*PETIKAN YANG DIBERIKAN:*

KENAPA AKU MEMILIH NAHDLATUL ULAMA?

Suatu malam dengan ditemani secangkir kopi yang tidak menentu rasanya, pahit manis bercampur dengan kadar yang tidak sesuai aturan seperti tercantum dalam bungkus kopi, kubaca sebuah tulisan tentang kisah seorang wali bersama seseorang muridnya yang menanyakan konsep tauhid. Sebuah kisah yang memberikan gambaran sederhana tentang cara para wali menyampaikan kebenaran nilai-nilai agama tanpa melukai perasaan orang lain, pemeluk agama lain ataupun orang yang belum mengenal agama.

Pernah ada murid salah satu anggota Walisongo yang ragu pada konsep tauhid bertanya, "Tuhan kok jumlahnya satu? Apa nanti tidak kerepotan dan ada yang terlewat tidak diurus?"
Sunan yang ditanyai hal tersebut hanya tersenyum sejuk mendengarnya. Justru beliau minta ditemani murid tersebut menonton pagelaran wayang kulit.

Singkat cerita, sunan tersebut berkata pada muridnya, "Bagus ya cerita wayangnya..." Si murid pun menjawab penuh semangat tentang keseruan lakon wayang malam itu. "Oh iya, bagaimana menurutmu kalau dalangnya ada dua atau empat orang?" tanya sunan tersebut. Si murid langsung menjawab, "Justru lakon wayangnya bisa bubar. Dalang satu ambil wayang ini, dalang lain ambil wayang yang lain, bisa-bisa tabrakan."
Sang guru hanya tersenyum dan mengangguk-angguk mendengar jawaban polos tersebut. 

Seketika itu pula si murid beristighfar dan mengaku sudah paham konsep tauhid. Begitulah "isi" dakwah Walisongo; menjaga perasaan orang lain.

Itulah sepenggal kisah yang menarik perhatianku diantara beberapa kisah inspiratif yang menggambarkan kesabaran para penyebar agama islam di Nusantara. Keberadaan umat muslim yang saat ini menjadi "mayoritas"  di negeri ini jika dilihat dari sisi jumlah pemeluk agamanya merupakan hasil dari ratusan tahun perjuangan para ulama sebagai pewaris para nabi. Dakwah yang mengedepankan akhlak mulia menjadi metode yang sangat ampuh untuk menarik perhatian masyarakat sehingga tanpa paksaan mereka menjadi murid / santri. Dengan prinsip sami'naa wa atho'naa masyarakat menjalankan syariat agama sesuai dengan arahan para masyayih dan guru spiritual tanpa banyak bertanya "mana dalilnya?", "apakah dasarnya shohih?" dan sebagainya.

Metode dakwah yang didasari akhlakul karimah semacam inilah yang aku lihat masih istiqomah dijalankan oleh Nahdlatul Ulama di tengah masyarakat yang semakin kompleks. Dengan prinsip at-tawassuth, at-tawazun, al-i'tidal dan tasamuh NU secara istiqomah berusaha mempertahankan ukhuwah islamiyah, ukhuwah wathoniyah dan ukhuwah basyariyah demi menjaga persatuan dan kesatuan bangsa dan mengawal keberadaan Negara Kesatuan Republik Indonesia.

*TUGAS PENGERJAAN:* Ringkaslah paragraf yang diawali "Metode dakwah yang didasari" dalam tulisan tentang alasan memilih Nahdlatul Ulama di atas menjadi daftar butir yang tetap memuat fakta utamanya.

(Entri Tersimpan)
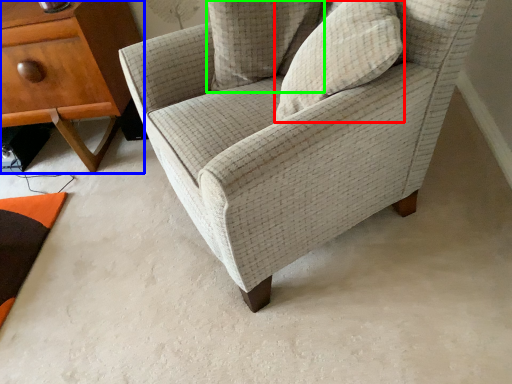
Question: Based on their relative distances, which object is nearer to pillow (highlighted by a red box)? Choose from nightstand (highlighted by a blue box) and pillow (highlighted by a green box).

Choices:
 (A) nightstand
 (B) pillow

Answer: (B)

*PENYELESAIAN TUGAS:*
- Menurut penulis, Nahdlatul Ulama masih menjalankan metode dakwah yang berlandaskan akhlakul karimah secara istiqomah di tengah masyarakat yang semakin kompleks.
- NU berpegang pada prinsip at-tawassuth, at-tawazun, al-i'tidal, dan tasamuh.
- Dengan prinsip tersebut, NU berusaha mempertahankan ukhuwah islamiyah, ukhuwah wathoniyah, dan ukhuwah basyariyah.
- Upaya itu bertujuan menjaga persatuan dan kesatuan bangsa serta mengawal keberadaan Negara Kesatuan Republik Indonesia.